### Required work
Can you rewrite the lines below with each "series" changed to "data set", leaving everything else unchanged and omitting the pictures?

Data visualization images
———

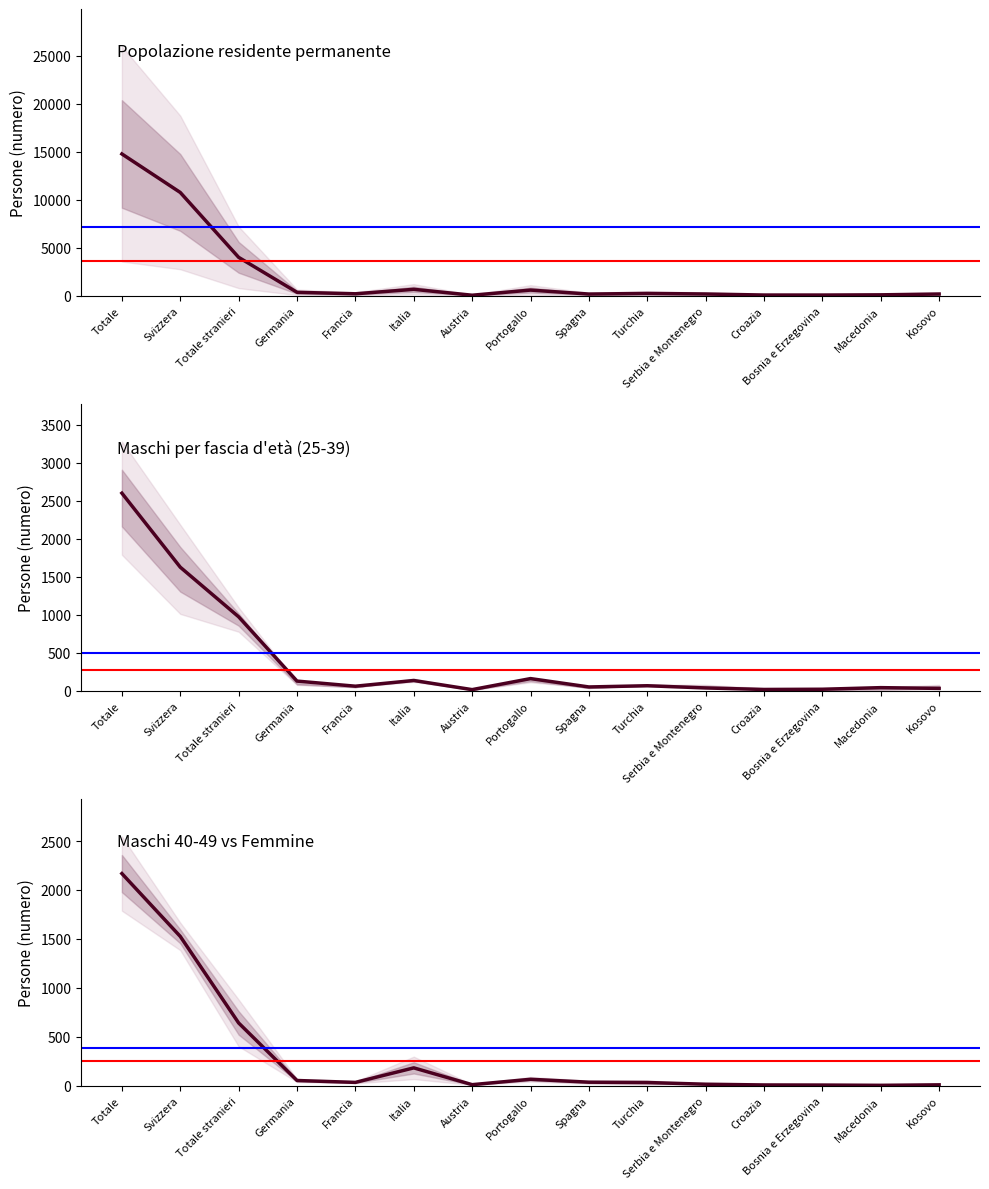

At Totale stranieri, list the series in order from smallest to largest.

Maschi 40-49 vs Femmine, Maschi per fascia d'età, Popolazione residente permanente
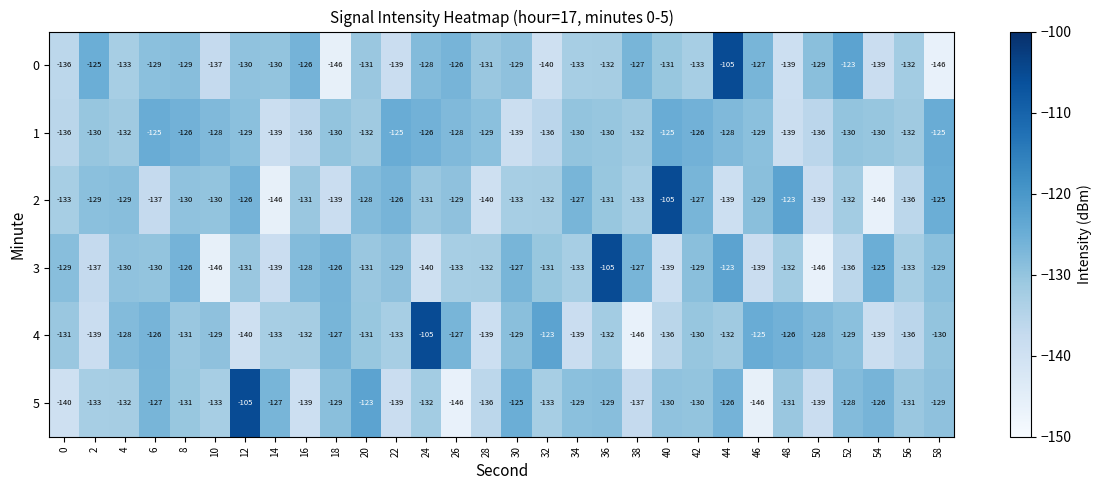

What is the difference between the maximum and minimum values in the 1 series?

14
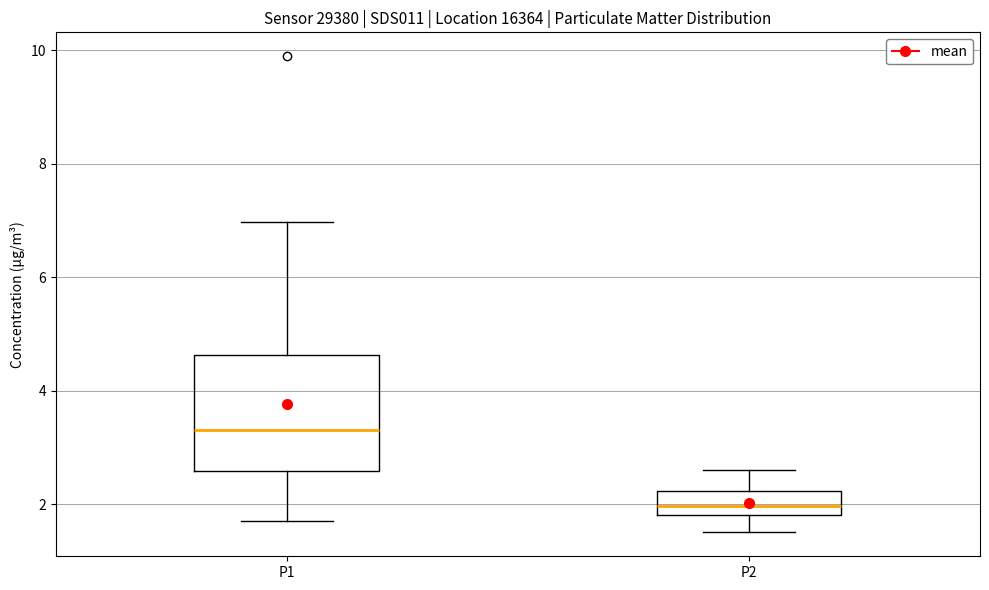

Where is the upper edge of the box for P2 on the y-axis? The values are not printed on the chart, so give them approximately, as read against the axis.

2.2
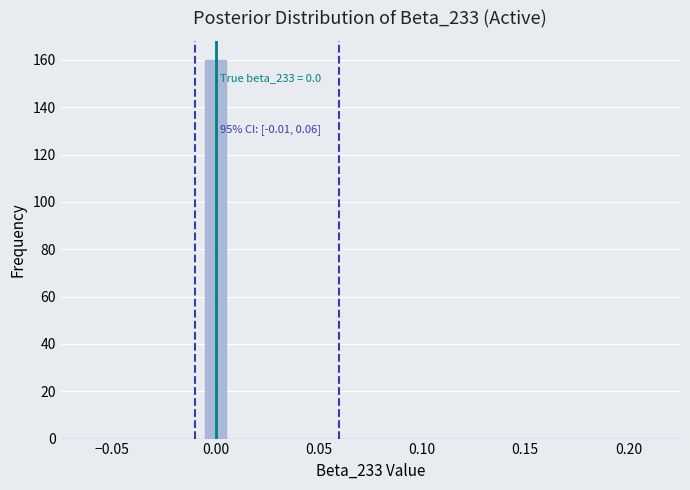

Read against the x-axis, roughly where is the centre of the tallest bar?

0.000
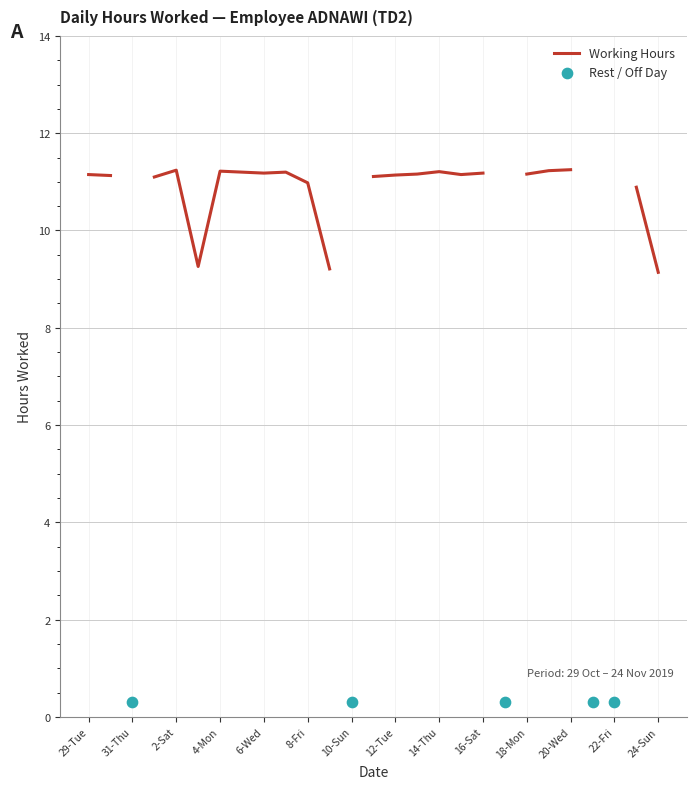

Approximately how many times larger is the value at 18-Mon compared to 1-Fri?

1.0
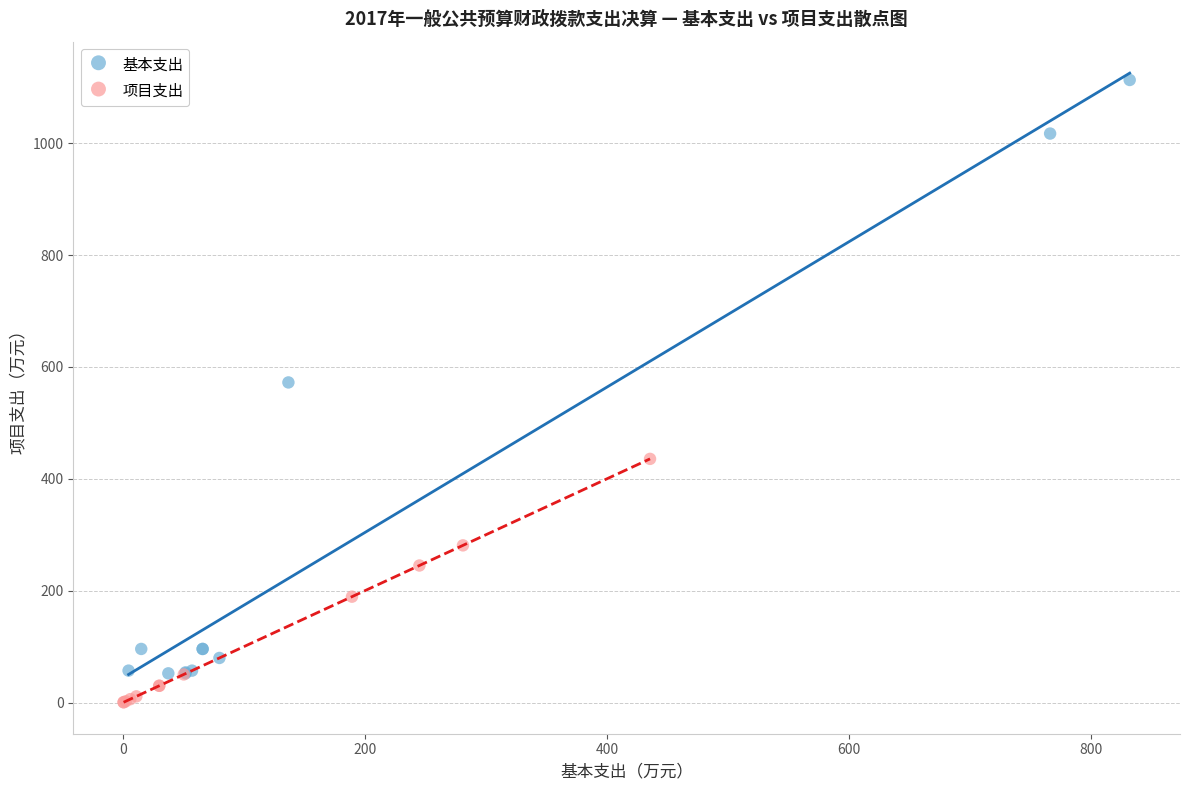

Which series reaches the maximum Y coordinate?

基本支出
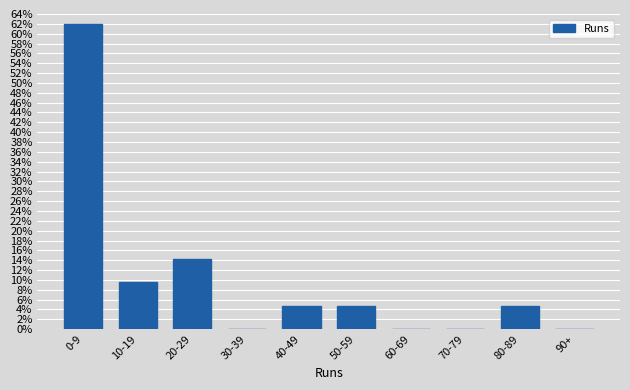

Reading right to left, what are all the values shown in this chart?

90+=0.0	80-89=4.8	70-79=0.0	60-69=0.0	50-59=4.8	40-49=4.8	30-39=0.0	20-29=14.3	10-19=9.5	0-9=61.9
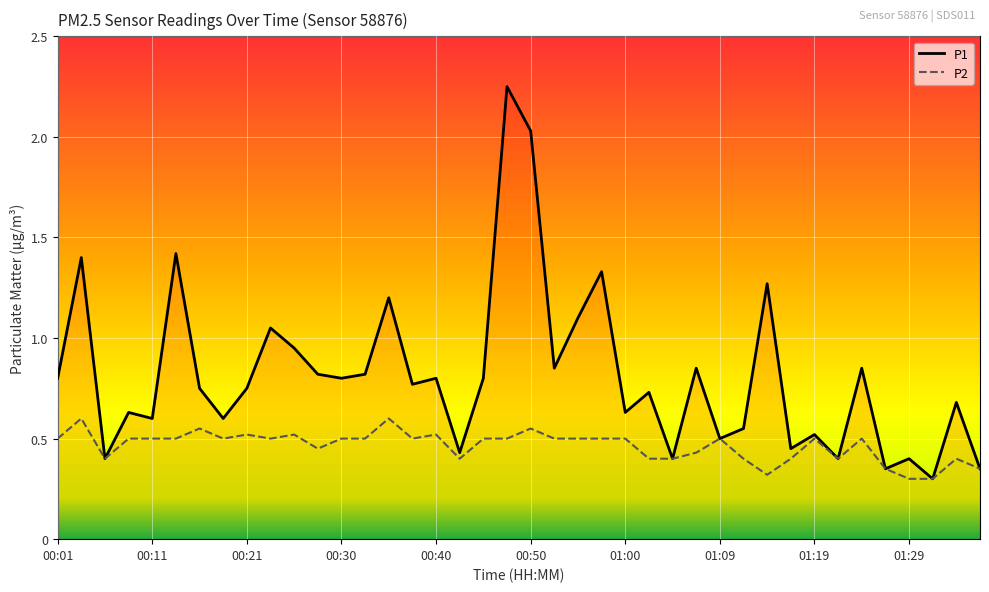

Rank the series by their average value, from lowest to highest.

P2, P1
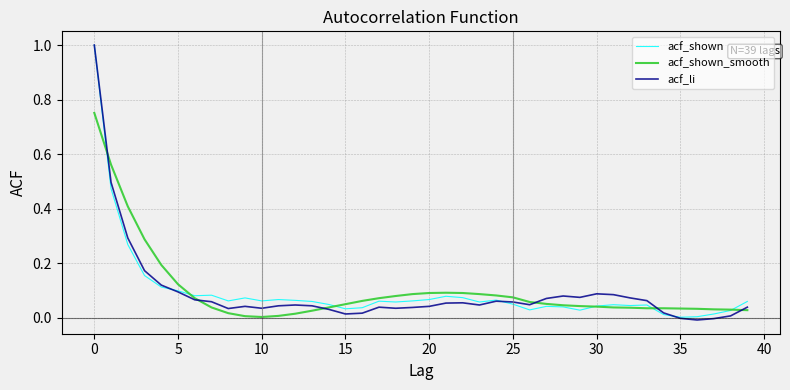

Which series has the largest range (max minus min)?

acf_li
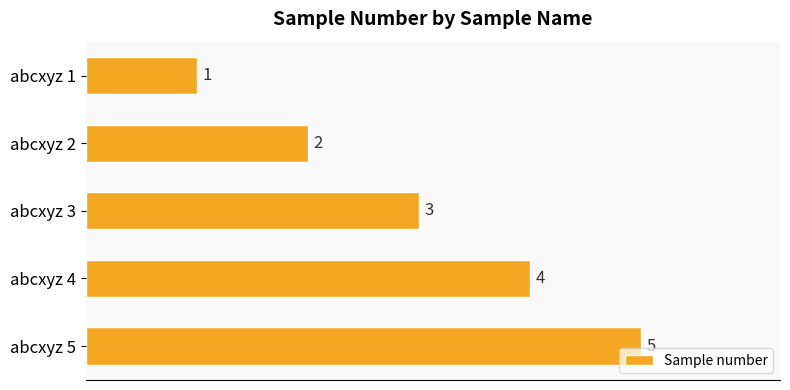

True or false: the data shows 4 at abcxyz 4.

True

———

### Expected answer
At Totale stranieri, list the data set in order from smallest to largest.

Maschi 40-49 vs Femmine, Maschi per fascia d'età, Popolazione residente permanente

What is the difference between the maximum and minimum values in the 1 data set?

14

Where is the upper edge of the box for P2 on the y-axis? The values are not printed on the chart, so give them approximately, as read against the axis.

2.2

Read against the x-axis, roughly where is the centre of the tallest bar?

0.000

Approximately how many times larger is the value at 18-Mon compared to 1-Fri?

1.0

Which data set reaches the maximum Y coordinate?

基本支出

Reading right to left, what are all the values shown in this chart?

90+=0.0	80-89=4.8	70-79=0.0	60-69=0.0	50-59=4.8	40-49=4.8	30-39=0.0	20-29=14.3	10-19=9.5	0-9=61.9

Rank the data set by their average value, from lowest to highest.

P2, P1

Which data set has the largest range (max minus min)?

acf_li

True or false: the data shows 4 at abcxyz 4.

True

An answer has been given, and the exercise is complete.